Question

A thin uniform rod of mass m and length $\ell$ is free to rotate about a horizontal axis passing through end A. The rod is released from rest when it is horizontal at time t = 0. $a_B$ and $a_C$ are accelerations of end point B and mid-point C respectively. $F_H$ is the force by the hinge on the rod (g = 10 m/s²) and $\theta$ is the angular displacement from initial position.
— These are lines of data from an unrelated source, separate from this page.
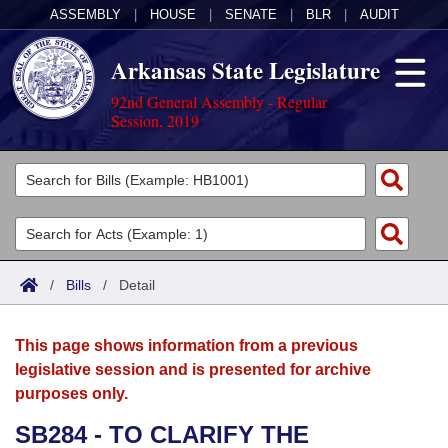
ASSEMBLY
|
HOUSE
|
SENATE
|
BLR
|
AUDIT
Arkansas State Legislature
92nd General Assembly - Regular
Session, 2019
Legislators
List All
Committees
Joint
Acts
Search
/
Bills
/
Detail
Search by Range
Bills
Senate
District Finder
This page shows information from a previous
Search by Range
Calendars
Advanced Search
House
legislative session and is presented for archive
purposes only.
Meetings and Events
Arkansas Law
Advanced Search
Code Sections Amended
Task Force
SB284 - TO CLARIFY THE
Arkansas Code and Constitution of 1874
Budget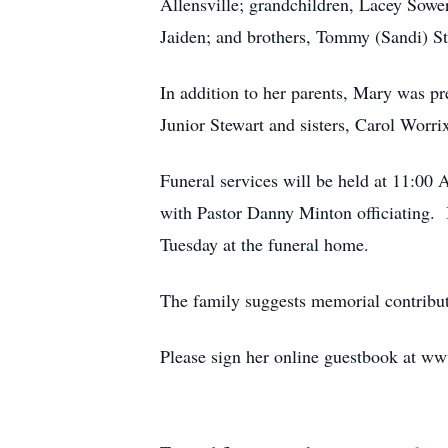
Allensville; grandchildren, Lacey Sowe
Jaiden; and brothers, Tommy (Sandi) St
In addition to her parents, Mary was p
Junior Stewart and sisters, Carol Worri
Funeral services will be held at 11:0
with Pastor Danny Minton officiating.
Tuesday at the funeral home.
The family suggests memorial contrib
Please sign her online guestbook at w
• A. At t=0, $a_B = \frac{3g}{2}$, $a_C = \frac{3g}{4}$, $F_H = \frac{mg}{4}$
• B. At t=0, $a_B = \frac{3g}{2}$, $a_C = \frac{3g}{2}$, $F_H = \frac{mg}{4}$
• C. At t=0, $a_B = \frac{3g}{4}$, $a_C = \frac{3g}{4}$, $F_H = \frac{mg}{4}$
• D. At t=0, $a_B = \frac{3g}{2}$, $a_C = \frac{3g}{4}$, $F_H = \frac{3mg}{4}

Answer 1

Answer: (A)

At t=0, $a_B = \frac{3g}{2}$, $a_C = \frac{3g}{4}$, $F_H = \frac{mg}{4}

Answer 2

1. Calculate the initial angular acceleration using the torque due to gravity about the pivot point A.
   $\tau = I\alpha \implies mg\frac{l}{2} = \frac{ml^2}{3}\alpha \implies \alpha = \frac{3g}{2l}$

2. Calculate the initial linear acceleration of points B and C using the relation $a = r\alpha$ for tangential acceleration, noting that the radial acceleration is zero initially since $\omega=0$.
   $a_B = l\alpha = \frac{3g}{2}$
   $a_C = \frac{l}{2}\alpha = \frac{3g}{4}$

3. Calculate the initial hinge force by applying Newton's second law to the center of mass and relating its acceleration to the angular acceleration.
   $F_{net} = ma_{cm} \implies F_H - mg = -m(\frac{3g}{4}) \implies F_H = \frac{mg}{4}$